The free photography exhibition – Hackney in the 1980s: Photographs from the Tape/Slide Project – shows Martin Parr and Bruce Golden-style documentary photographs. As well as images, it also has artefacts from the time period. 

The museum opens up onto Hackney Town Hall where many protests of the 1980s photographed within this exhibition took place, making it the perfect setting for the images. 

The exhibition is based on The Tape/Slide Project that was discovered in 2016 when staff at the Rio cinema, Dalston were clearing basement storerooms. The team discovered thousands of old photographic slides documenting Hackney in the 1980s. The images have been retouched by Stoke Newington photographer Alan Denney, who was a part of the panel. 

The exhibition depicts a Hackney that can be seen today but also one that isn’t recognisable at all. A working class area, ignored by national news and London media, it was seen as the worst place to live in the UK in terms of quality of life. 

However, Andrew Woodyatt of Rio Cinema said: “It had amazing resillence, if you want something done you had to get off your arse and do it yourself.” 

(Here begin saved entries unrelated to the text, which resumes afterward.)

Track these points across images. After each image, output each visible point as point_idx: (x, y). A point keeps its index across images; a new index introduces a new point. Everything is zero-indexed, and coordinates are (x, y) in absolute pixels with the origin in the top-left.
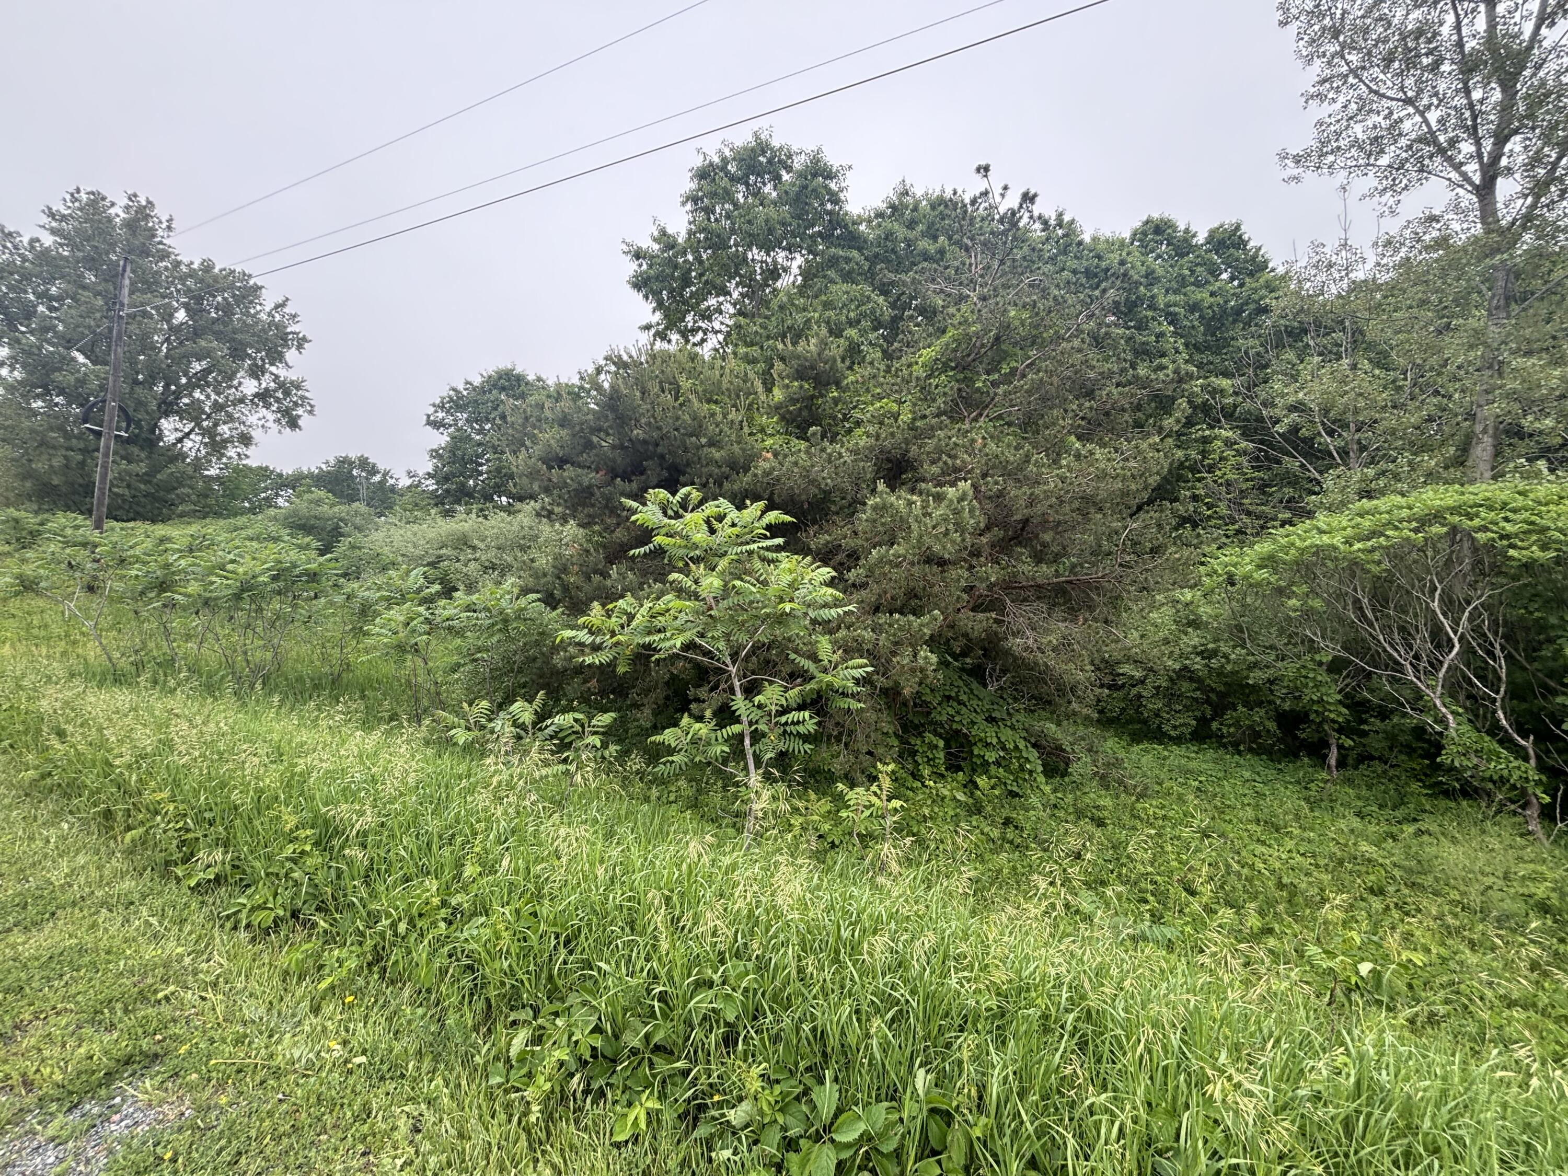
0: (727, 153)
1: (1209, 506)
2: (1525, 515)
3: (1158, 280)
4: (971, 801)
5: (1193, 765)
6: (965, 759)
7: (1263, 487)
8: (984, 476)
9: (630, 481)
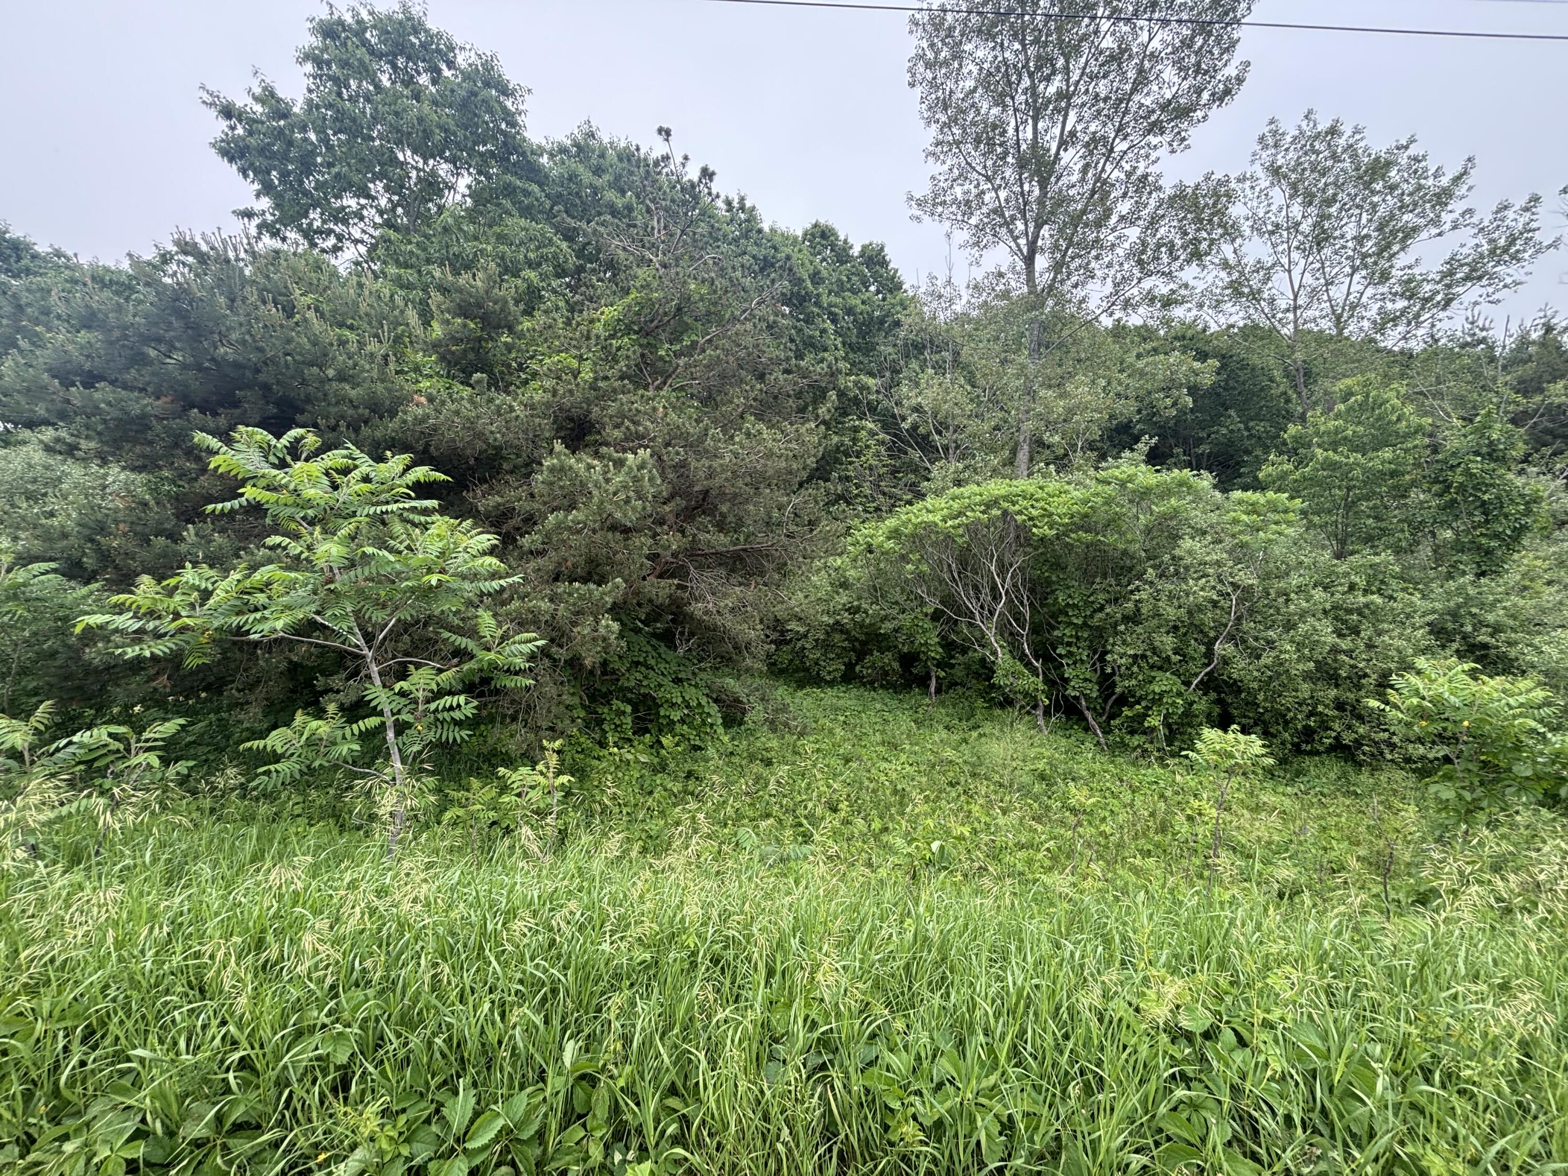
0: (365, 15)
1: (858, 486)
2: (1042, 503)
3: (822, 280)
4: (656, 760)
5: (841, 703)
6: (651, 721)
7: (894, 472)
8: (668, 444)
9: (215, 414)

All of the images were originally part of a newsreel project which was a community initiative set up by those working at the Rio to cover local news from an independent viewpoint and to give unemployed young people a voice. The images would then be shown before movies. 

Christine Jackson, who was in charge of the Rio at this time in the 1980s, was looking for somewhere she could create a community hub for showing films, theatre and live music. This is what set the Rio apart from other cinemas, it was a cinema for everybody. 

An image from the exhibition, The Death of Colin Roach, 1983. Pic: Lana Sargeant

The downstairs had educational schemes for young people, most of whom were unemployed. This is where the Slide project was founded. It was aimed at young employed people in the area to teach them photography and reportage skills. News and events not covered by the press, were covered by the local people. 

Denney said that those within the scheme were a generation of “radicals and dreamers who believed photography could change the world, and empower individuals and communities to get their voices heard.”

Mayor Phillip Glanville spoke on the panel and said that the exhibition is a great representation of Hackney’s “proud and radical history…every aspect of our anti racism history, our resilience, the spirit and solidarity that we’ve had with movements and campaigns.” 

Some can still be recognised in Hackney in 2020 with the Black Lives Matter movement and in 2019 Hackney had the seventh highest number of homelessness in the country, figures found by Shelter’s This Is England report.